A shortfall in housing production is making homes ever more unaffordable for modest-income households and high land prices and regulatory constraints are to blame, according to an annual report from Harvard’s Joint Center for Housing Studies.
In its 2019 State of the Nation’s Housing report, the center found that households grew by 1.2 million per year between 2016 and 2018, close to healthy for the population’s size and age composition, likely due to a sound economy and rising incomes.
There were 1.2 million new housing units constructed last year, just keeping pace with the number of new households, but the center estimates there should be 1.5 million new housing units to also keep up with replacement of older housing, demand for second homes, population shifts across markets and normal vacancies.
The report attributes the shortfall partially to builders wary of boosting the amount of housing supply too fast after the last boom and bust and partially to labor shortages as the number of native-born and foreign-born young men without college educations — the traditional labor pool for construction — declines.
“On a 12-month rolling basis, the number of construction job openings topped 275,000 at the end of 2018, up 39 percent from a year earlier,” the report said.
But the most significant factors are rising land prices and regulatory constraints on development that have lead primarily to construction of higher-end homes, according to the report.

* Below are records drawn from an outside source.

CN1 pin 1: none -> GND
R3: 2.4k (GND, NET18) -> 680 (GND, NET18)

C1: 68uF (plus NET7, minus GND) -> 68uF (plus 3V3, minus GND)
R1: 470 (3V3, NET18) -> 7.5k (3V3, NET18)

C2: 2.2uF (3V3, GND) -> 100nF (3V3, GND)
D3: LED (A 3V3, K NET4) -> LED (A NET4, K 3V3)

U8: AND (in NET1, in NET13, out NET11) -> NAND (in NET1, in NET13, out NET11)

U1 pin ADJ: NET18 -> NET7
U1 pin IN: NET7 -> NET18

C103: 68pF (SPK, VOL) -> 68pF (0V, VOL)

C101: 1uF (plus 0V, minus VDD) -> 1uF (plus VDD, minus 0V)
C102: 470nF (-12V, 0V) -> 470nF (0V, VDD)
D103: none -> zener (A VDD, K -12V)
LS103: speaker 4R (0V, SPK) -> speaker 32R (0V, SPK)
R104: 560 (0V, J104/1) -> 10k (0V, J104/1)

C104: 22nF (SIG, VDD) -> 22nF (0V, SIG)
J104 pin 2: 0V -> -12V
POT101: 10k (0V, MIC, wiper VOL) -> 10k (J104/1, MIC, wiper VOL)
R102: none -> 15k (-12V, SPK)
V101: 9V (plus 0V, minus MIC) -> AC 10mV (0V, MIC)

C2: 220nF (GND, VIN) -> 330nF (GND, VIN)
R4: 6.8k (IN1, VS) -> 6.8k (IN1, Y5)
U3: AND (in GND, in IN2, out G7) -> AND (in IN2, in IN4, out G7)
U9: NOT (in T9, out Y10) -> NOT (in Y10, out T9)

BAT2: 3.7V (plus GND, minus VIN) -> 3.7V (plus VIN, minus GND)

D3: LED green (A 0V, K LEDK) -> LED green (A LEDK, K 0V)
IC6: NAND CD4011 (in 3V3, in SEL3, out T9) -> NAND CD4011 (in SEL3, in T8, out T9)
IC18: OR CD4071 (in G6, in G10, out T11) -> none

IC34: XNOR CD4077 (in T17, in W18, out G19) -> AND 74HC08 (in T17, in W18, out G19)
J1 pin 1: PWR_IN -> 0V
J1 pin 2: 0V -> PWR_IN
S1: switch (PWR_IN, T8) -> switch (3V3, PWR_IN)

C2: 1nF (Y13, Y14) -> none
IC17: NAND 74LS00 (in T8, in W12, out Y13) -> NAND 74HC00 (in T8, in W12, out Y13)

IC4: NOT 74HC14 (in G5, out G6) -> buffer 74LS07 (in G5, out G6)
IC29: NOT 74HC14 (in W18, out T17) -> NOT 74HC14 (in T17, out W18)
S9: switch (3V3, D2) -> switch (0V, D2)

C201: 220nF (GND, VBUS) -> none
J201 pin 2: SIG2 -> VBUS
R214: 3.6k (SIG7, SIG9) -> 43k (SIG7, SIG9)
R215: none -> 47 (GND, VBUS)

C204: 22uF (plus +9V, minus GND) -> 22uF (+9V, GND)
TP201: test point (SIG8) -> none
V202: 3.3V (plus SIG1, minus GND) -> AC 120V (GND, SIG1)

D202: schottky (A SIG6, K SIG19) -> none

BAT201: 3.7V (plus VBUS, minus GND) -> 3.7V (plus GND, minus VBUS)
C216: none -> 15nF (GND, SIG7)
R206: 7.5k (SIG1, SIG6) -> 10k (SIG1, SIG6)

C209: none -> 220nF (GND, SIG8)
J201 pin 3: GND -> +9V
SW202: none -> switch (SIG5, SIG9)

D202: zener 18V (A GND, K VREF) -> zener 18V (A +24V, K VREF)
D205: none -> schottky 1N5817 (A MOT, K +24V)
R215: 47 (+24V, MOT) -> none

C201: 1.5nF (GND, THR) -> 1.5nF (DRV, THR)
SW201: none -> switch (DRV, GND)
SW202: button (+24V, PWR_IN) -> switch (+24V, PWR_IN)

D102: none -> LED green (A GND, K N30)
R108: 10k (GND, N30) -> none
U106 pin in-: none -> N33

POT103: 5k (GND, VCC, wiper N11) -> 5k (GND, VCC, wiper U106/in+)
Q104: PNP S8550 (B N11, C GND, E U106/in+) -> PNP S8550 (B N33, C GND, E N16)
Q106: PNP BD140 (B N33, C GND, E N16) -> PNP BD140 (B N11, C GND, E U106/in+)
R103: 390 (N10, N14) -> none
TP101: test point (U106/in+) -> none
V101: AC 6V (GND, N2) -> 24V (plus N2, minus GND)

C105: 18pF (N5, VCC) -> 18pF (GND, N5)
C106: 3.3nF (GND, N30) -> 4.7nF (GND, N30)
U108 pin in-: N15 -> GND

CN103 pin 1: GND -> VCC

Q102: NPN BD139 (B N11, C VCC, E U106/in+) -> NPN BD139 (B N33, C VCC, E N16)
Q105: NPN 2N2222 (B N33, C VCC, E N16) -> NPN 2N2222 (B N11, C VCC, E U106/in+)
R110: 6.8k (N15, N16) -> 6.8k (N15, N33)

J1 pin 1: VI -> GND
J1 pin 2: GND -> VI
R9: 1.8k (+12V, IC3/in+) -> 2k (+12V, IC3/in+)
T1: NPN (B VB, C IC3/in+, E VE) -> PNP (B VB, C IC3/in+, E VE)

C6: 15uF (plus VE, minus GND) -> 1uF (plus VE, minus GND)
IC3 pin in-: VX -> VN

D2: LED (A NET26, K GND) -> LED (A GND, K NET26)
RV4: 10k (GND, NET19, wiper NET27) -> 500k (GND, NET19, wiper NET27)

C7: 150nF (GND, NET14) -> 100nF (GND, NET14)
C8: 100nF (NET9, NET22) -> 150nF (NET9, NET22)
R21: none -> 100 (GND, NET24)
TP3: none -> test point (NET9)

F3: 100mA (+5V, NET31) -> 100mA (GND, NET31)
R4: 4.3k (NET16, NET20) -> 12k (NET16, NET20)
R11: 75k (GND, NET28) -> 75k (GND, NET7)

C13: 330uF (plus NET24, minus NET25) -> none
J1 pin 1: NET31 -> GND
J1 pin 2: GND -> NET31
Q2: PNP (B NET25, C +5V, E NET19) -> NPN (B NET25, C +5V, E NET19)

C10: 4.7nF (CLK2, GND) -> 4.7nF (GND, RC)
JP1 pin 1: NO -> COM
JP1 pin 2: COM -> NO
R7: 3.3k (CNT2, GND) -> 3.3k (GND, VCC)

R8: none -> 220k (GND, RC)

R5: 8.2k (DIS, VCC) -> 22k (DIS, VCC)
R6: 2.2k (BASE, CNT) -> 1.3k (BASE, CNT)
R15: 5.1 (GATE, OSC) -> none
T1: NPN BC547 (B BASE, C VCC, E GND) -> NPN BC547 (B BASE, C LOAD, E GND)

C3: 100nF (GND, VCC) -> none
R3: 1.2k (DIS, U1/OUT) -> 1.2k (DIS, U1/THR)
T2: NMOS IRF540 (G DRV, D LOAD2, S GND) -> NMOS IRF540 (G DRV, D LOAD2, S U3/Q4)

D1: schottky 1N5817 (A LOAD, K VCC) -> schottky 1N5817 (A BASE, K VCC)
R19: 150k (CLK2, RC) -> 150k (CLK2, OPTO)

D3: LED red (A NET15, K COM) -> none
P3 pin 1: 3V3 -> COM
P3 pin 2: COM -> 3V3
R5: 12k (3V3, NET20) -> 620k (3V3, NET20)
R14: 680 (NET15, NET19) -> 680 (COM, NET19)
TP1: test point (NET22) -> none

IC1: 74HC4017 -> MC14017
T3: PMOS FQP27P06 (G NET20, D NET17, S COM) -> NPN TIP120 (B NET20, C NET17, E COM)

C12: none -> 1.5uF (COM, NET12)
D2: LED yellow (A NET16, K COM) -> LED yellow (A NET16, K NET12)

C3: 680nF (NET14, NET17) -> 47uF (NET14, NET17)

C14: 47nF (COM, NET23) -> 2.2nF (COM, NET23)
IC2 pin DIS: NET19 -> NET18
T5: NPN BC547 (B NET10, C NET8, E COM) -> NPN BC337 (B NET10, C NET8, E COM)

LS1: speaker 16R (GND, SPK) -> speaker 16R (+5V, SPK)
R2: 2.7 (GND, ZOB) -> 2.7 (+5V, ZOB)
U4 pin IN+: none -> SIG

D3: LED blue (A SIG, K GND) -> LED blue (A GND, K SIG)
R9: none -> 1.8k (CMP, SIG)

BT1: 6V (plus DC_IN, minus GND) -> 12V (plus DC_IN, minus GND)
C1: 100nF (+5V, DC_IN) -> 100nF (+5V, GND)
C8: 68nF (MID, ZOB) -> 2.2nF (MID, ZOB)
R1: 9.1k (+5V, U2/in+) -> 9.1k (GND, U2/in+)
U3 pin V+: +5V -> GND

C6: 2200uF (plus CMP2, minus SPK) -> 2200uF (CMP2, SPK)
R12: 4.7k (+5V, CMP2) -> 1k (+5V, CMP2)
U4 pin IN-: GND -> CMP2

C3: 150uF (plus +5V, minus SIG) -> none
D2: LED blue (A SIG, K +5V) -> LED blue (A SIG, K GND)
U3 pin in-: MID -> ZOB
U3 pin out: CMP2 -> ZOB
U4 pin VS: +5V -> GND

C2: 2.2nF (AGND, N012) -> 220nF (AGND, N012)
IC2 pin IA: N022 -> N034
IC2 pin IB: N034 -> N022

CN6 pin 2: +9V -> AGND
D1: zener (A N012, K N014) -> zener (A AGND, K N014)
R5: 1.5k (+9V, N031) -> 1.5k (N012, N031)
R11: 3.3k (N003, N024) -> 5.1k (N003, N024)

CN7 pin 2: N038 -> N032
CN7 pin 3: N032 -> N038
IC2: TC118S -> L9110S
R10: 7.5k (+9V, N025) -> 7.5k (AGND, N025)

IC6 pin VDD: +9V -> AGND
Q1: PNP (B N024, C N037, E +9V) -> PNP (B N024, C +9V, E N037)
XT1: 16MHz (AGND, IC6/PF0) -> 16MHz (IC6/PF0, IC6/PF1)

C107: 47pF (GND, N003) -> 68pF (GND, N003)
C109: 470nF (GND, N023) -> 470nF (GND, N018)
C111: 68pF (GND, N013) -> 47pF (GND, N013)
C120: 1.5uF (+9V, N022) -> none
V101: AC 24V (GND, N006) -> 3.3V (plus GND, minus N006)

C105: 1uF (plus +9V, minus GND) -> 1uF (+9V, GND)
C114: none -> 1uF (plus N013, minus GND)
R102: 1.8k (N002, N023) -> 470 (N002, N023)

“The relative lack of smaller, more affordable new homes suggests that the rising costs of labor, land, and materials make it unprofitable to build for the middle market. By restricting the supply of land available for higher-density development, regulatory constraints and not-in-my-backyard (NIMBY) opposition may also add to the challenges of supplying more affordable types of housing,” the report said.
“Land costs rise when demand is strong and land use regulations limit the number of new units that can be built and/or impose significant costs on developers through fees and protracted approvals,” the report added.
The report’s authors pointed to some local strides: a consortium of businesses and philanthropic organizations in San Francisco, Partnership for the Bay, that plans to raise $540 million to fund affordable housing development; Microsoft’s $500 million program to build and preserve low- and middle-income housing in the Seattle area; Minneapolis abolishing single-family zoning; cities that have enabled the building of accessory dwelling units (ADUs). Google, Amazon and Wells Fargo have also announced their own affordable housing initiatives.
But the report’s authors pointed out that these programs are not without controversy. “While these efforts to expand the supply of affordable housing do not require public funding, their passage is often protracted and contentious, explaining in part why more localities do not make these types of regulatory changes,” the report said.
These efforts don’t come close to the scale of the problem, according to the report.
“If current housing supply trends persist, house prices and rents will continue to rise at a healthy clip, further limiting the housing options for many. To ensure that the market can produce homes that meet the diverse needs of the growing U.S. population, the public, private, and nonprofit sectors must address constraints on the development process,” the report said.
“And for the millions of families and individuals that struggle to find housing that fits their budgets, much greater public efforts will be necessary to close the gap between what they can afford and the cost of producing decent housing.”
After a 12-year decline, the U.S. homeownership rate rose in 2017 and 2018, to 64.4 percent, rising most among millennials aged 25 to 39. Still, the ratio of median home price to median household income — a measure of affordability — jumped from a low of 3.3 in 2011 to 4.1 in 2018, just shy of the 4.7 peak at the height of the housing boom in 2005, according to the report.
“But conditions for would-be buyers vary widely across the country, with home values more than 5.0 times incomes in roughly one in seven metro areas (located primarily on the West Coast) compared with less than 3.0 times income in about one in three metros (located primarily in the Midwest and South),” the report said.
As homeownership increased in 2017 and 2018, the number of renter households fell, after rising the previous 12 years. But even as rental demand has weakened, the supply of low-cost units — those renting for under $800 — has dropped by 4 million between 2011 and 2017. Overall rents rose at a 3.6 annual rate in early 2019 — twice the rate of overall inflation, according to the report.
“The growing presence of higher-income renters has helped keep rental markets stable,” said Daniel McCue, a senior research associate at the Center, in a statement. “This has maintained demand for new apartments, even as overall rental demand has waned.”
The share of cost-burdened households — those paying more than 30 percent of their income for housing — fell for the seventh straight year in 2017 to 31.5 percent, but most of the drop was among homeowners whose cost-burdened rate declined to 22.5 percent. Nearly half of renters, 47.4 percent, remain cost-burdened.
“Public concern about a rental affordability crisis has increased in many areas of the country as cost burdens have moved up the income scale,” the report said.
While the share of cost-burdened households among those with incomes under $15,000 remained the same between 2011 and 2017 (83 percent), “cost-burden rates climbed 4.6 percentage points among households earning $30,000–44,999 and nearly 2.9 points among those earning $45,000–74,999,” the report added.
The report’s authors predict that millennials and baby boomers will continue to drive household growth and with it demand for rental units and starter homes. But a “big question is whether the market can supply housing that is within the financial reach of most households,” the report said.
To meet demand, “the supply of more affordable housing will have to increase significantly. But developers can only produce middle-market housing profitably if some of the restrictions on land use are relaxed and the construction sector is able to attract a larger labor force,” the report added.